Mississippi: Last summer, 45 teams played in the 9-day Choctaw World Series of Stickball. On the final night, Beaver Dam and Conehatta, two bitter rivals, fought for the championship in front of 5,000 fans and a local television audience.

Stickball is an ancient, violent sport with few rules and defiantly true to its Native American roots. Each summer, a tournament is held to decide the champion of the game known as tolih in the Choctaw language.

Nearly 100 men in blood-red shirts, shorts and bandannas huddle around their leader in a high school parking lot beneath the golden glow of a floodlight.

"Big night!" shouts James Denson At a muscular 6-foot-3, the 31-year-old Denson plays for Beaver Dam and is the team's star player.

"Do y'all want it bad?"

His team answered by banging together pairs of concrete-hard hickory sticks with oblong netted loops at the ends.

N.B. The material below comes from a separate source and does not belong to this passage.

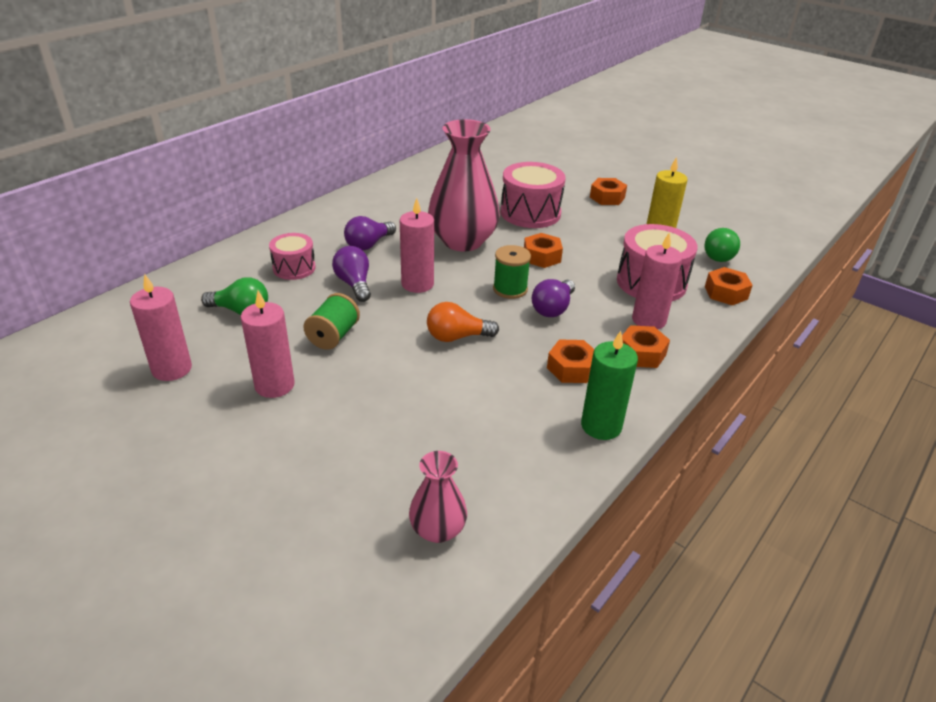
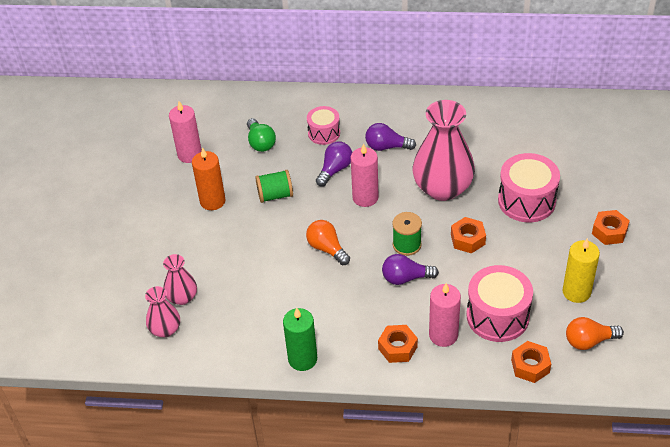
camera: 60 degrees right, 10 degrees up
pink candle [241,290,295,398] -> orange candle [192,147,226,210]
orange nut [547,339,594,383] -> none
green light bulb [704,228,740,262] -> orange light bulb [566,317,624,350]
none -> pink vase [163,254,197,305]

The 200 or so sticks slamming together syncs up with a Choctaw drummer pounding about 60 beats per minute. That's the tempo of a healthy, beating heart at rest. And that is what the drumming represents — the game's heartbeat.

For centuries, tribes played tolih to settle disputes. In fact, stickball was often called, "Little Brother of War." At one time, Choctaw stickball imposed no limits on team size. Hundreds of players could compete at once.

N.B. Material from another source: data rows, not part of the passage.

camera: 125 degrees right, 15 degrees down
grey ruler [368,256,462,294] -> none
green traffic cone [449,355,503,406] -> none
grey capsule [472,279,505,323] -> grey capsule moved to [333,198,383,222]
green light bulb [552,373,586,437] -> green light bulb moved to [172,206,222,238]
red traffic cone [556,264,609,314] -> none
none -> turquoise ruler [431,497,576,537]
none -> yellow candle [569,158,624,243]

Tolih was brutal and is still known for violence. Players wear no pads, no helmets and rarely shoes., Most veterans have multiple scars, often cutting through eyebrows because the 32-inch sticks tend to smack there.

For many, tolih is more than a game. "It's probably the only thing we've kept as a cultural property," says Olin Williams, 59, who grew up in Mississippi and played the game.

In tolih, two 12-foot-high wooden posts 4 inches wide stand at opposite ends of the field. Points are earned when players, using their sticks, or kobocca, hit the opposing post with the towa. A towa an egg-sized ball wrapped in woven strips of deer hide or leather.

Thirteen referees officiated. If the ball sailed out of bounds, a referee instantly threw out a new ball, so play never stops. But the referees focused mostly on the 60 players --- 30 from each team -- and on enforcing two rules: making sure players don't touch the towa with their hands, and if they tackle someone, they drop their sticks first.

The Beaver Dam drummer kept up his heartbeat patterns as the game continued at a furious pace. Meanwhile, a 10-member medical crew and two ambulances stood by.

"It's a good thing they hold [the tournament] once a year," said Allen Meely, an official for the tribe's Fire Department. "If they played it year-round, the hospital might be full."

At halftime the drummer, Jarrett Thomas, headed to his car and held his drum against the heater to dry out. The deer hide had gone flabby with the humidity. Thomas, 36, says the team needs his drum to be dry and loud if it's going to make a comeback.

When play resumed, Beaver Dam got the ball on offense and Thomas doubled his tempo -- 120 beats per minute.

"Like a heart beats faster, I guess," Thomas says.

In the end, Conehatta defeated Beaver Dam, 5-0.